What complicates matters even more as we consider the situation today is that for the most part Bremer’s restructuring agenda and neglect of basic needs were all in violation of the Geneva Conventions of 1949 and the Hague Regulations of 1907, which outline the responsibilities and restrictions of an occupying force in a number of provisions.
“ The legal interpretation of these and related provisions is that an occupier is required to
ensure that the lights are on, the water is flowing, the streets are safe, and the basic
necessities of life are provided. However the occupier is not permitted to make changes
beyond those necessary to meet these obligations.” (pg. 188)
Thus any law in force in Iraq prior to the U.S. invasion had to be respected and could not be altered. Despite the elections and the ratification of a new constitution, Iraq can hardly be called a sovereign country let alone a democracy.

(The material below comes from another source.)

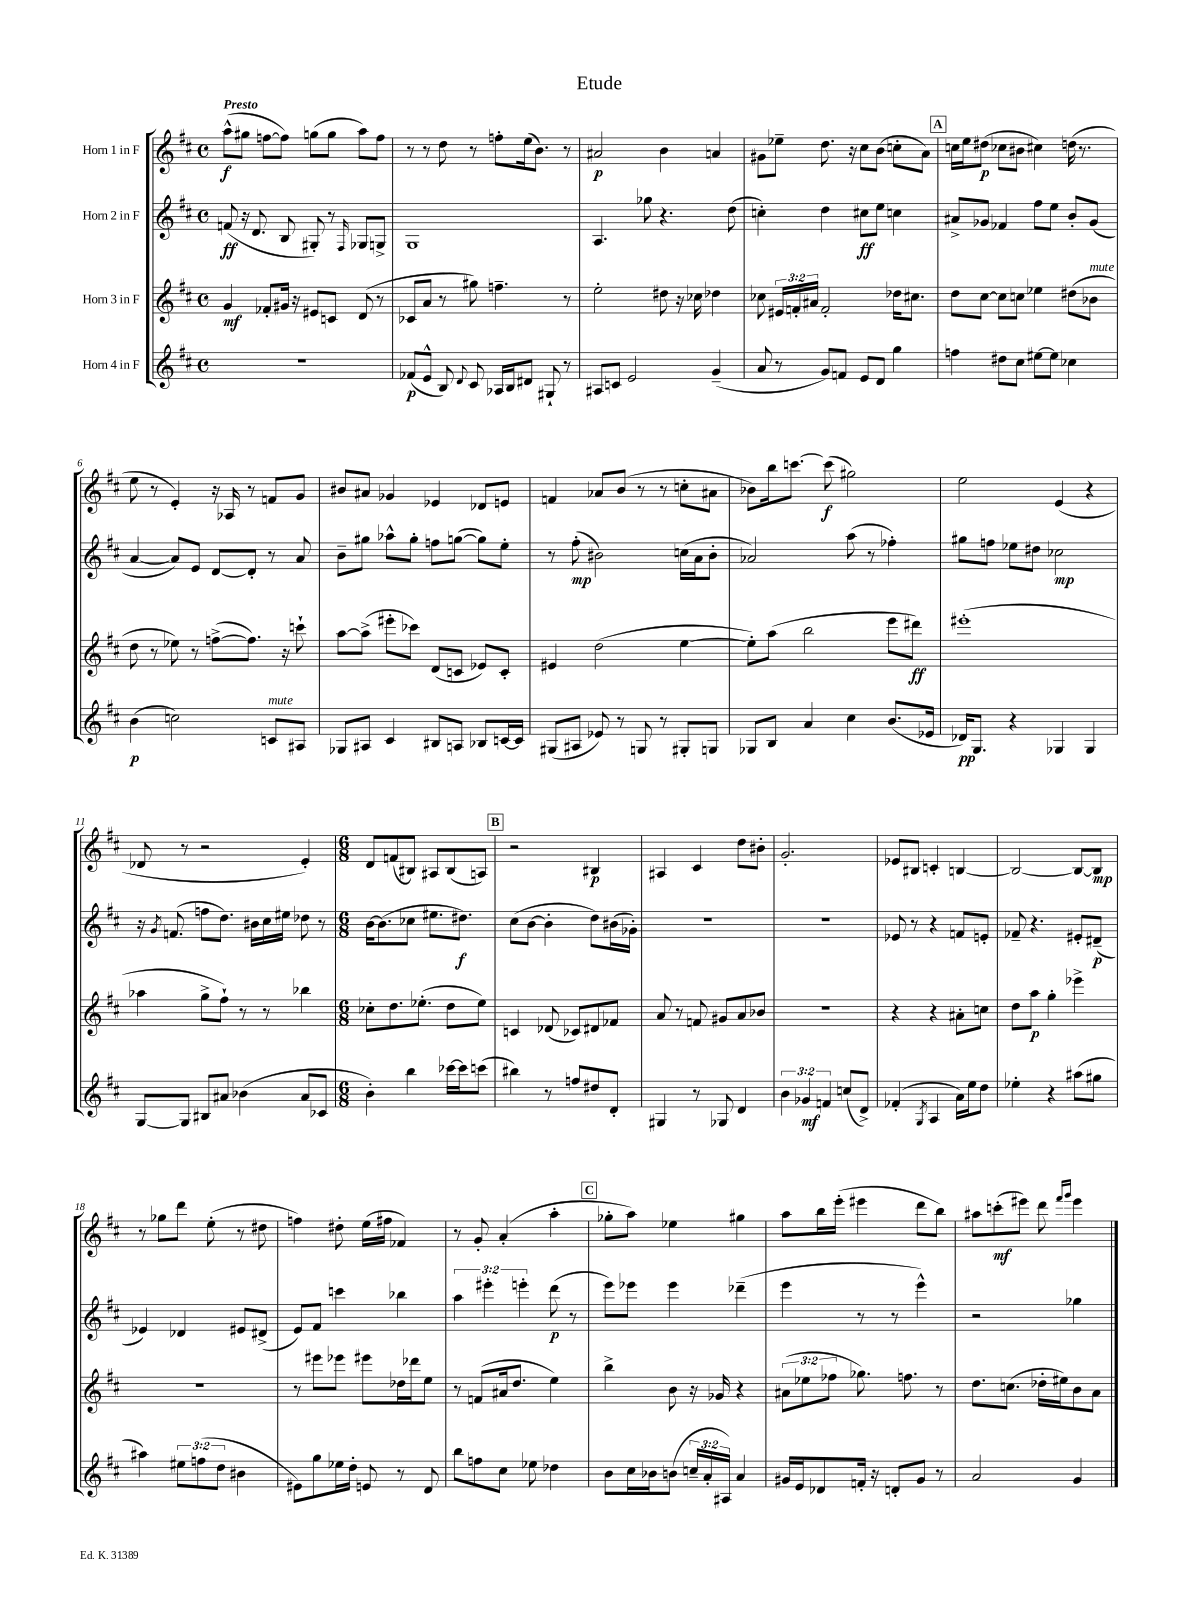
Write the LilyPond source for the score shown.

The overwhelming majority of the Iraqi people have never read their own constitution or the Bremer orders which, with few exceptions, were retained in it. It is difficult to imagine a sovereign country giving up basic control over its own economy but that’s what this agenda amounts to and it is precisely what U.S. troops are there to guarantee. It is a formula for an intractable conflict. The hypocrisy of the Bush administration’s rhetoric about freedom and democracy is belied by the fact that the freer the Iraqi people become to really determine their own future, the more the real Bush agenda is put in jeopardy. There may be reasonable arguments against the various mechanisms of protectionism, but no sovereign country will ever relinquish its right to employ them when it sees it in its national interest. There is no example in history of a capitalist economy that developed without using protectionist measures at one time or another.
Appropriately, Juhasz tries to end the book in a constructive tone giving an upbeat assessment about the many forces which have grown up in the past few years opposing corporate globalization and the Bush Agenda. People all over the world are energetically exploring many alternatives to the myriad of problems facing not just Iraq but the world in general. She offers many positive suggestions and sound proposals to inspire activists and potential activists.
A solid piece of academic scholarship, informed by a keen sense of what is essential and driven by a grand passion for justice, The Bush Agenda concludes with a marvelous little fable that I’ll let the reader have the pleasure to discover.